Citing its new climate vulnerability scoring metric, the rating agency said that only about 2% of global companies are expected to face elevated climate risk scores by 2025, signalling a material threat of a downgrade. But that share rises to almost 20% by 2035.
Firms with elevated climate vulnerability risk scores are considered at risk of a rating downgrade due to their exposure to a rapid transition to a low-carbon economy between 2025 and 2050.
“The most prominent drivers of transition risks are the decline in oil use after 2025 or 2030, depending on the region, the decline in natural gas usage, the gradual phase-out of coal (although also with large variations across regions), a strong push for emissions reduction in heavy industry and buildings, and a rapid phase-out of internal combustion engine vehicles in key markets,” Fitch explained.

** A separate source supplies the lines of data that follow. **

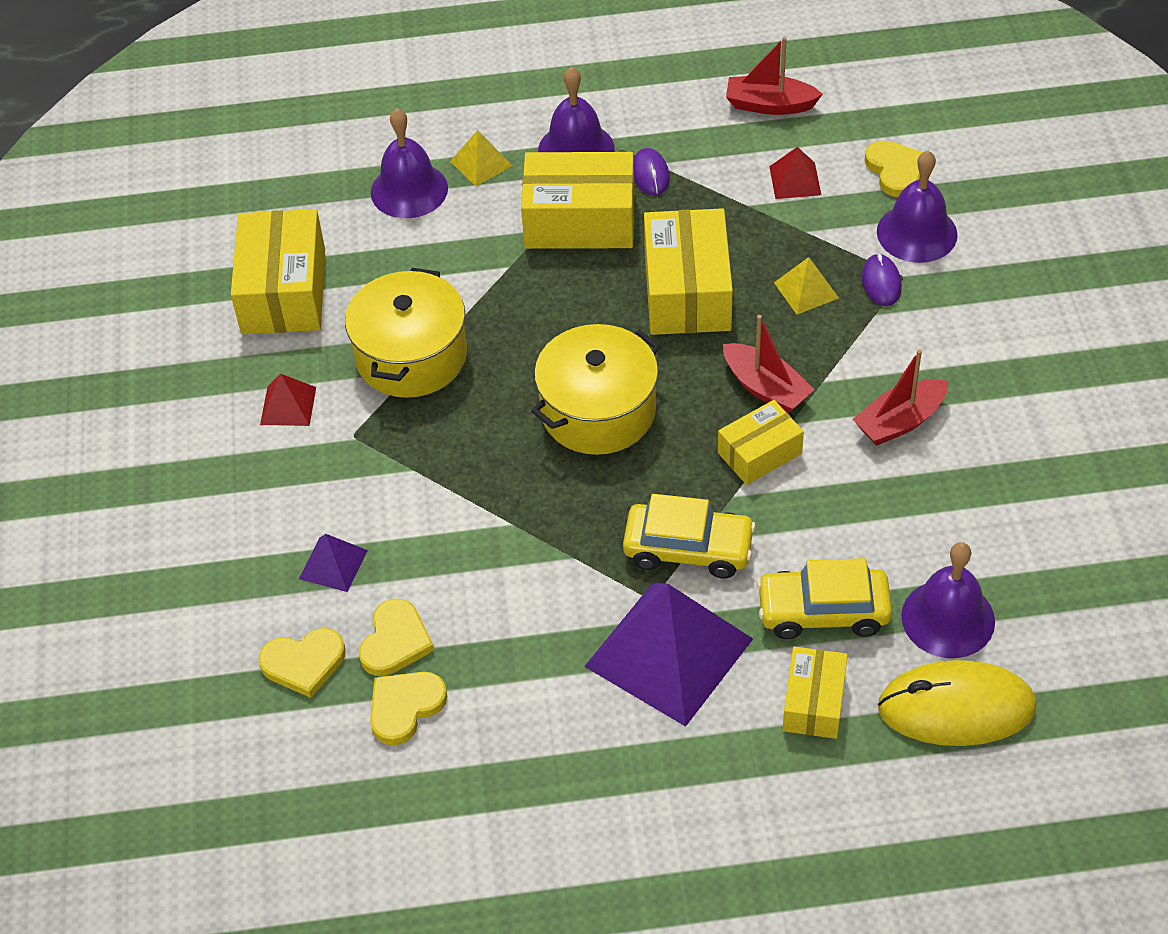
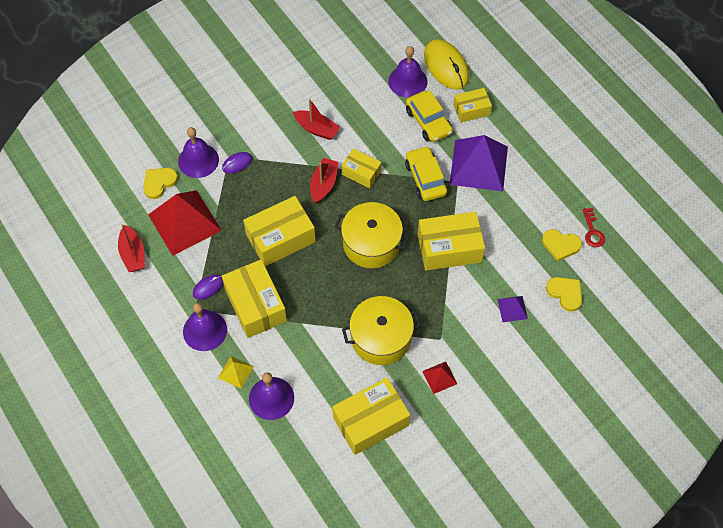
camera: 120 degrees left, 10 degrees up
yellow heart [359,598,434,676] -> none
red pyramid [769,147,821,199] -> red pyramid [148,190,222,256], size x2.22
yellow pyramid [774,257,839,315] -> none
none -> yellow box [418,212,485,271]
none -> red key [583,208,605,247]

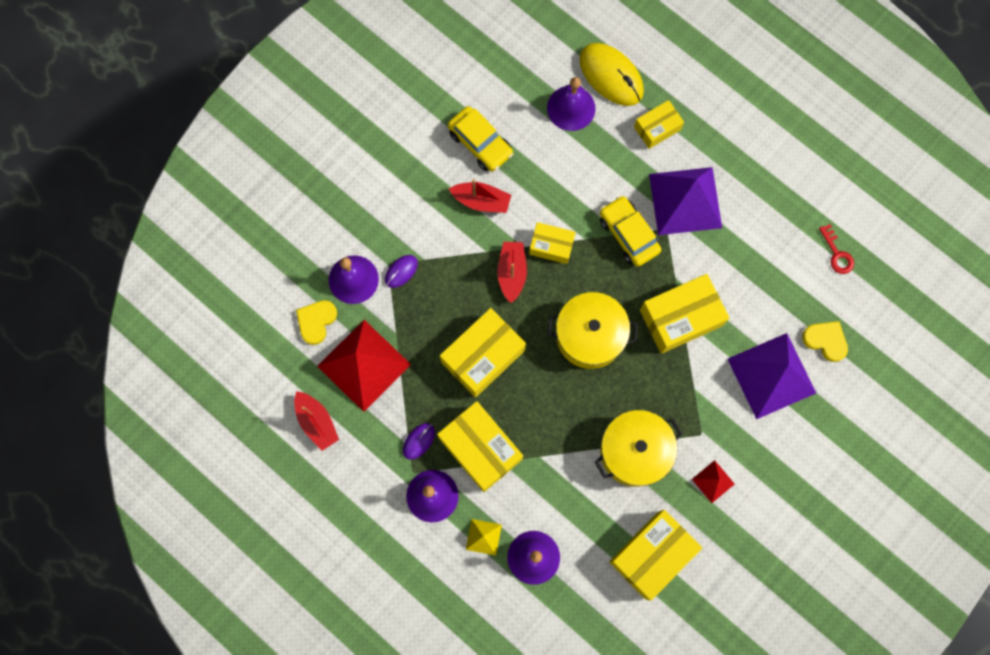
camera: 15 degrees left, 15 degrees up
yellow car [406,91,453,142] -> yellow car moved to [448,106,513,172]
purple pyramid [497,296,528,322] -> purple pyramid [728,333,816,419], size x2.22
yellow heart [542,229,582,262] -> none

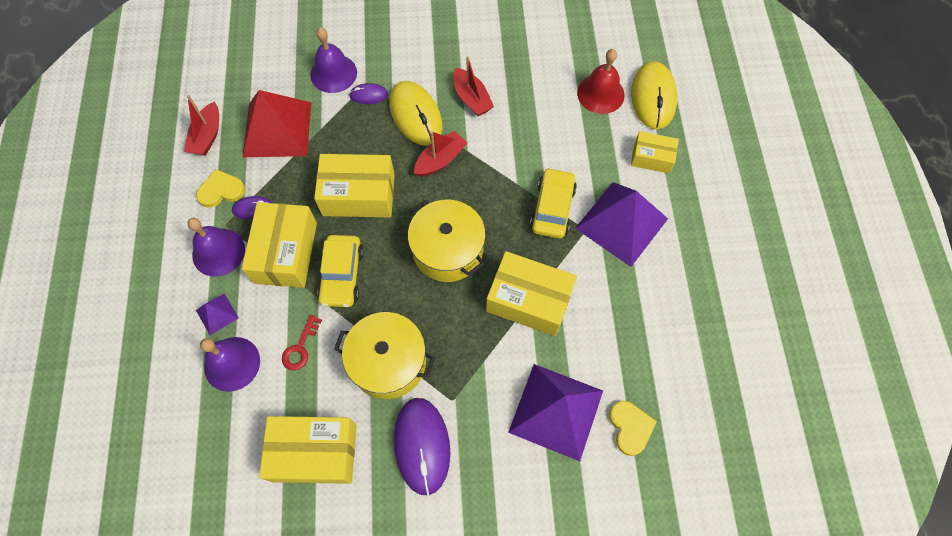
camera: 45 degrees right, 10 degrees down
yellow heart [296,300,337,345] -> yellow heart moved to [196,169,245,208]
yellow car [448,106,513,172] -> yellow car moved to [317,235,364,307]
yellow pyramid [466,519,502,555] -> purple pyramid [196,293,239,335]
yellow box [529,222,576,264] -> none
purple bell [547,77,596,131] -> red bell [577,49,625,114]
red pyramid [692,460,734,503] -> purple mouse [394,398,450,496]
red key [819,224,854,274] -> red key moved to [282,315,322,370]
none -> yellow mouse [389,81,443,146]

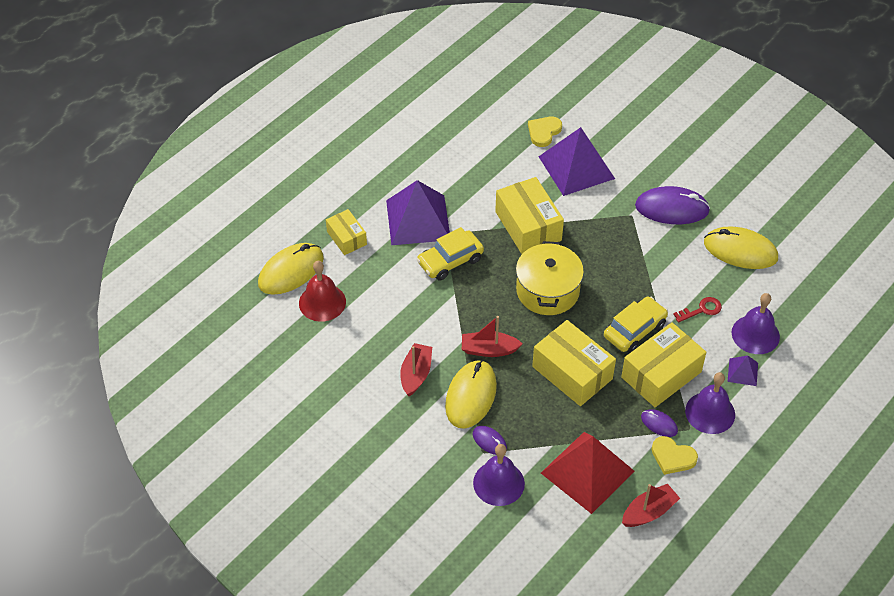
camera: 135 degrees left, 15 degrees down
yellow box [259,416,356,484] -> yellow mouse [704,227,778,269]
yellow pot [334,312,435,399] -> none
purple mouse [394,398,450,496] -> purple mouse turned 60 degrees clockwise [635,186,710,224]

The sectors with the largest proportion of companies at an elevated risk are oil and gas producers, pipelines and midstream energy companies, it noted, with companies in these sectors accounting for almost half of the issuers with elevated climate risk.
Companies that fall just below the threshold of “elevated” risk are also potentially vulnerable to downgrade, Fitch said, as these companies “have business models that will need to adapt, sometimes through big capital investments,” to address their transition risks. This includes airlines and building materials companies, it said.